The method used for UV Analysis was found to be simple, effective and reliable for both methanol and PBS 7.4 in pharmaceutical assay determination. On the other hand, mobile phase ‘A’ and ‘B’ produced efficient results in HPLC analysis for aceclofenac  attaining  rapid  elution as compared to other methods in literatures. But as far as the efficiency of both mobile phases is concerned, mobile phase ‘B’ was found to be more efficient as compared to mobile phase ‘A’ for aceclofenac on the basis of efficiency parameters for HPLC technique. More basic mobile phase, that is, mobile phase ‘B’ produced more efficient results because increasing the pH above pKa of aceclofenac (4.7) increases solubility of drug in mobile phase (Musmade et al., 2007).

 

 

Utilization of UV-Visible and HPLC methods was found to produce desired results within the range and may be useful  tools   for   the   assay   of   aceclofenac   alone  at industrial level as compared to the reported methods.

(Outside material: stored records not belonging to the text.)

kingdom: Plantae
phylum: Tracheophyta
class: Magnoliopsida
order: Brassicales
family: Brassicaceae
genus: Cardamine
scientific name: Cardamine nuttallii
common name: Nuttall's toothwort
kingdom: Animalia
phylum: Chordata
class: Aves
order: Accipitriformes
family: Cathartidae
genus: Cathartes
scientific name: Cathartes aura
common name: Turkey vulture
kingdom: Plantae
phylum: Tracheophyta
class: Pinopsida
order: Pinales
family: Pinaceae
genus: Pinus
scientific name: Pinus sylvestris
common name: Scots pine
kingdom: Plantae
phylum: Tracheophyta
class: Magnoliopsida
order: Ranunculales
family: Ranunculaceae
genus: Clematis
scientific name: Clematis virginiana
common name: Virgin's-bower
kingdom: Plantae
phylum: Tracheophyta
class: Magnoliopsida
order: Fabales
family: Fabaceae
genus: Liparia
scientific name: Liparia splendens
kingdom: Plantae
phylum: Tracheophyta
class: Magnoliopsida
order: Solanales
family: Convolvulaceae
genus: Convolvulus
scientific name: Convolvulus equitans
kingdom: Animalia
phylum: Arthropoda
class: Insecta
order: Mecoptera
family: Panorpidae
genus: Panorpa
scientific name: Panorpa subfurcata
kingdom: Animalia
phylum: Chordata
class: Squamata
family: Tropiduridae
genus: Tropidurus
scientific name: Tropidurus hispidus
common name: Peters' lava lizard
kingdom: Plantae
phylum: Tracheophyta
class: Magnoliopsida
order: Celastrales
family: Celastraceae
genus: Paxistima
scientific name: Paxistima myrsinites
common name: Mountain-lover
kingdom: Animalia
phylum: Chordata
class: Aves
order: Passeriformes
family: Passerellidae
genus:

Therefore, it is concluded that both types of solvents, that is, methanol and PBS 7.4 in UV-Vis spectrophotometry and mobile phases A and B in HPLC can be used for the analysis  of  aceclofenac  active  as  well as commercially available tablet formulations.

 

The authors have not declared any conflict of interests.

 

The authors appreciate the support provided by Mr. Tariq Jamshaid (B.Pharm: R & D / Production Manager, Surge Laboratories Sheikhupura Pakistan) and Ms Tayyaab (M.Phil Chemistry) in conducting scientific and technical matters related to this study.